### Problem details
Exact reproduction required: the lines below from the line with "- **命令缺口**：在 Make" to the line with "### Phase 1 数据基础（Day 1-2）", both ends included, and no others.

== Segment start ==

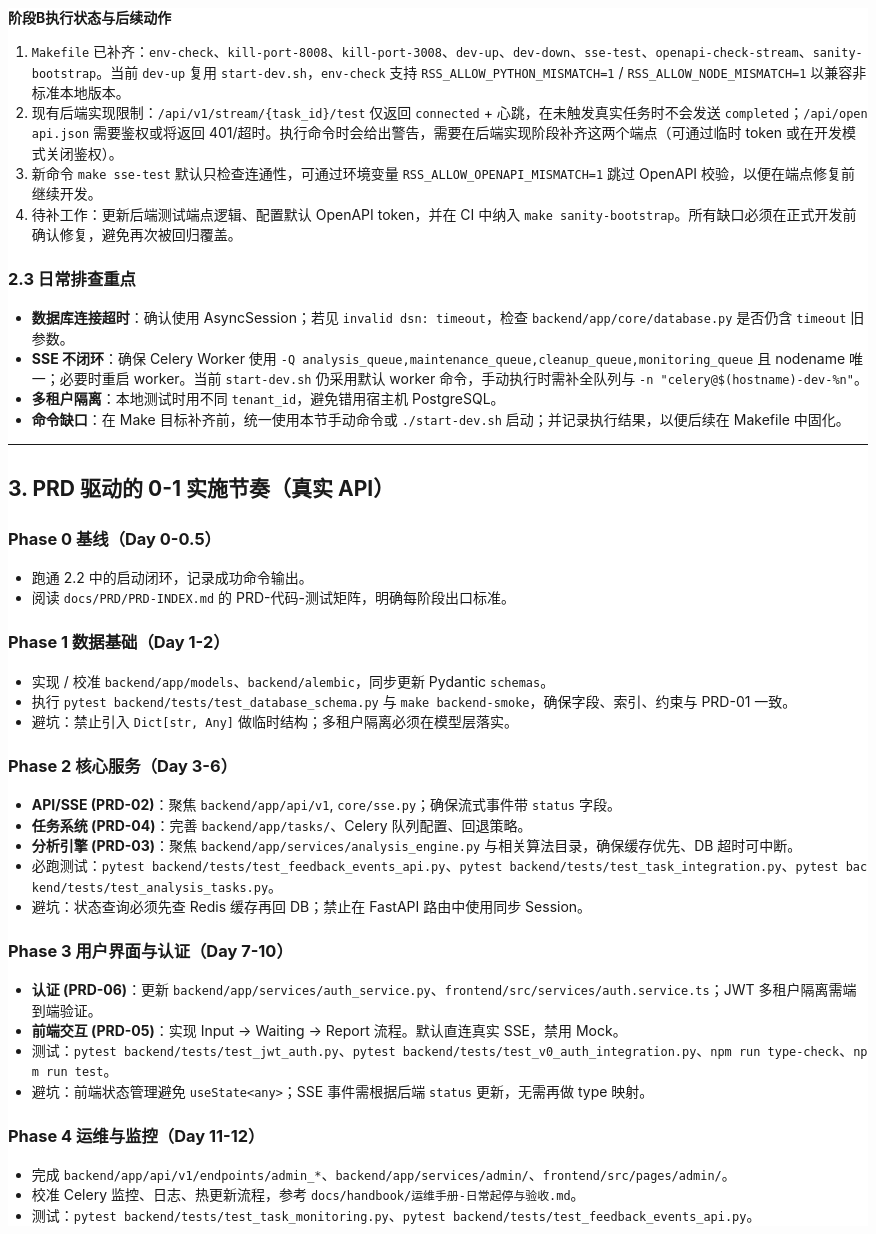 **阶段B执行状态与后续动作**
1. `Makefile` 已补齐：`env-check`、`kill-port-8008`、`kill-port-3008`、`dev-up`、`dev-down`、`sse-test`、`openapi-check-stream`、`sanity-bootstrap`。当前 `dev-up` 复用 `start-dev.sh`，`env-check` 支持 `RSS_ALLOW_PYTHON_MISMATCH=1` / `RSS_ALLOW_NODE_MISMATCH=1` 以兼容非标准本地版本。
2. 现有后端实现限制：`/api/v1/stream/{task_id}/test` 仅返回 `connected` + 心跳，在未触发真实任务时不会发送 `completed`；`/api/openapi.json` 需要鉴权或将返回 401/超时。执行命令时会给出警告，需要在后端实现阶段补齐这两个端点（可通过临时 token 或在开发模式关闭鉴权）。
3. 新命令 `make sse-test` 默认只检查连通性，可通过环境变量 `RSS_ALLOW_OPENAPI_MISMATCH=1` 跳过 OpenAPI 校验，以便在端点修复前继续开发。
4. 待补工作：更新后端测试端点逻辑、配置默认 OpenAPI token，并在 CI 中纳入 `make sanity-bootstrap`。所有缺口必须在正式开发前确认修复，避免再次被回归覆盖。

### 2.3 日常排查重点
- **数据库连接超时**：确认使用 AsyncSession；若见 `invalid dsn: timeout`，检查 `backend/app/core/database.py` 是否仍含 `timeout` 旧参数。
- **SSE 不闭环**：确保 Celery Worker 使用 `-Q analysis_queue,maintenance_queue,cleanup_queue,monitoring_queue` 且 nodename 唯一；必要时重启 worker。当前 `start-dev.sh` 仍采用默认 worker 命令，手动执行时需补全队列与 `-n "celery@$(hostname)-dev-%n"`。
- **多租户隔离**：本地测试时用不同 `tenant_id`，避免错用宿主机 PostgreSQL。
- **命令缺口**：在 Make 目标补齐前，统一使用本节手动命令或 `./start-dev.sh` 启动；并记录执行结果，以便后续在 Makefile 中固化。

---

## 3. PRD 驱动的 0-1 实施节奏（真实 API）

### Phase 0 基线（Day 0-0.5）
- 跑通 2.2 中的启动闭环，记录成功命令输出。
- 阅读 `docs/PRD/PRD-INDEX.md` 的 PRD-代码-测试矩阵，明确每阶段出口标准。

### Phase 1 数据基础（Day 1-2）
- 实现 / 校准 `backend/app/models`、`backend/alembic`，同步更新 Pydantic `schemas`。
- 执行 `pytest backend/tests/test_database_schema.py` 与 `make backend-smoke`，确保字段、索引、约束与 PRD-01 一致。
- 避坑：禁止引入 `Dict[str, Any]` 做临时结构；多租户隔离必须在模型层落实。

### Phase 2 核心服务（Day 3-6）
- **API/SSE (PRD-02)**：聚焦 `backend/app/api/v1`, `core/sse.py`；确保流式事件带 `status` 字段。
- **任务系统 (PRD-04)**：完善 `backend/app/tasks/`、Celery 队列配置、回退策略。
- **分析引擎 (PRD-03)**：聚焦 `backend/app/services/analysis_engine.py` 与相关算法目录，确保缓存优先、DB 超时可中断。
- 必跑测试：`pytest backend/tests/test_feedback_events_api.py`、`pytest backend/tests/test_task_integration.py`、`pytest backend/tests/test_analysis_tasks.py`。
- 避坑：状态查询必须先查 Redis 缓存再回 DB；禁止在 FastAPI 路由中使用同步 Session。

### Phase 3 用户界面与认证（Day 7-10）
- **认证 (PRD-06)**：更新 `backend/app/services/auth_service.py`、`frontend/src/services/auth.service.ts`；JWT 多租户隔离需端到端验证。
- **前端交互 (PRD-05)**：实现 Input → Waiting → Report 流程。默认直连真实 SSE，禁用 Mock。
- 测试：`pytest backend/tests/test_jwt_auth.py`、`pytest backend/tests/test_v0_auth_integration.py`、`npm run type-check`、`npm run test`。
- 避坑：前端状态管理避免 `useState<any>`；SSE 事件需根据后端 `status` 更新，无需再做 type 映射。

### Phase 4 运维与监控（Day 11-12）
- 完成 `backend/app/api/v1/endpoints/admin_*`、`backend/app/services/admin/`、`frontend/src/pages/admin/`。
- 校准 Celery 监控、日志、热更新流程，参考 `docs/handbook/运维手册-日常起停与验收.md`。
- 测试：`pytest backend/tests/test_task_monitoring.py`、`pytest backend/tests/test_feedback_events_api.py`。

== Segment end ==

### Written answer
- **命令缺口**：在 Make 目标补齐前，统一使用本节手动命令或 `./start-dev.sh` 启动；并记录执行结果，以便后续在 Makefile 中固化。

---

## 3. PRD 驱动的 0-1 实施节奏（真实 API）

### Phase 0 基线（Day 0-0.5）
- 跑通 2.2 中的启动闭环，记录成功命令输出。
- 阅读 `docs/PRD/PRD-INDEX.md` 的 PRD-代码-测试矩阵，明确每阶段出口标准。

### Phase 1 数据基础（Day 1-2）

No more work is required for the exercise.